* PROVIDED MATERIAL

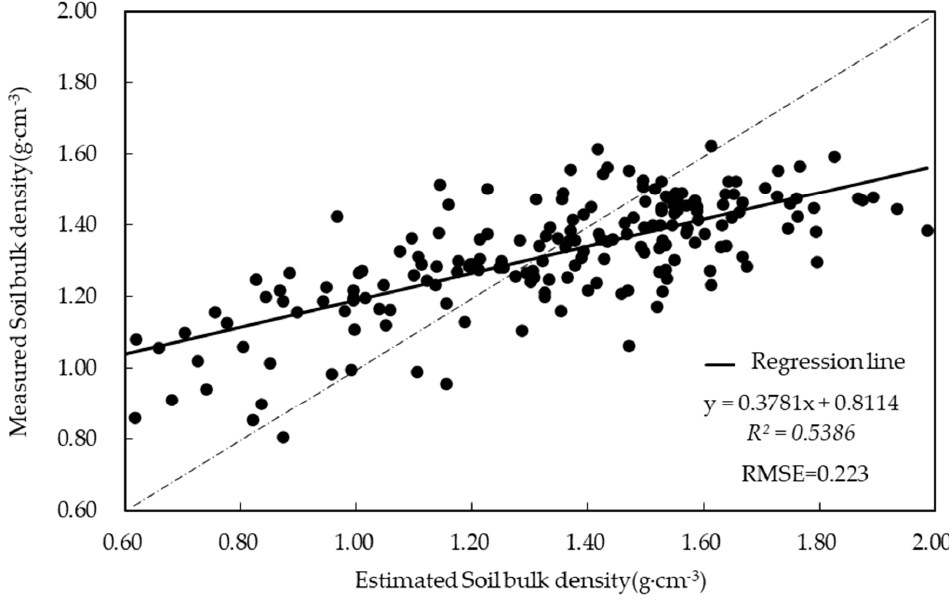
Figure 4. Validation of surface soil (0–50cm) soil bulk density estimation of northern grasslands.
==
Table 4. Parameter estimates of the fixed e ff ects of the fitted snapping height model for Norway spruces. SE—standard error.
--
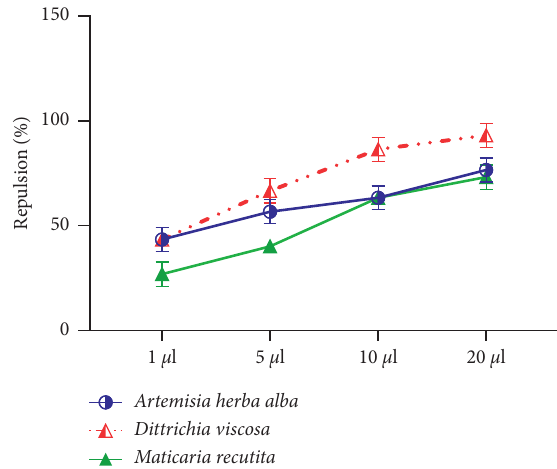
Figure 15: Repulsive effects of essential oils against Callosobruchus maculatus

* EXERCISE DESCRIPTION
Gather up, from the records above, each line where the word "Figure" appears.

* TASK RESULT
Figure 4. Validation of surface soil (0–50cm) soil bulk density estimation of northern grasslands.
Figure 15: Repulsive effects of essential oils against Callosobruchus maculatus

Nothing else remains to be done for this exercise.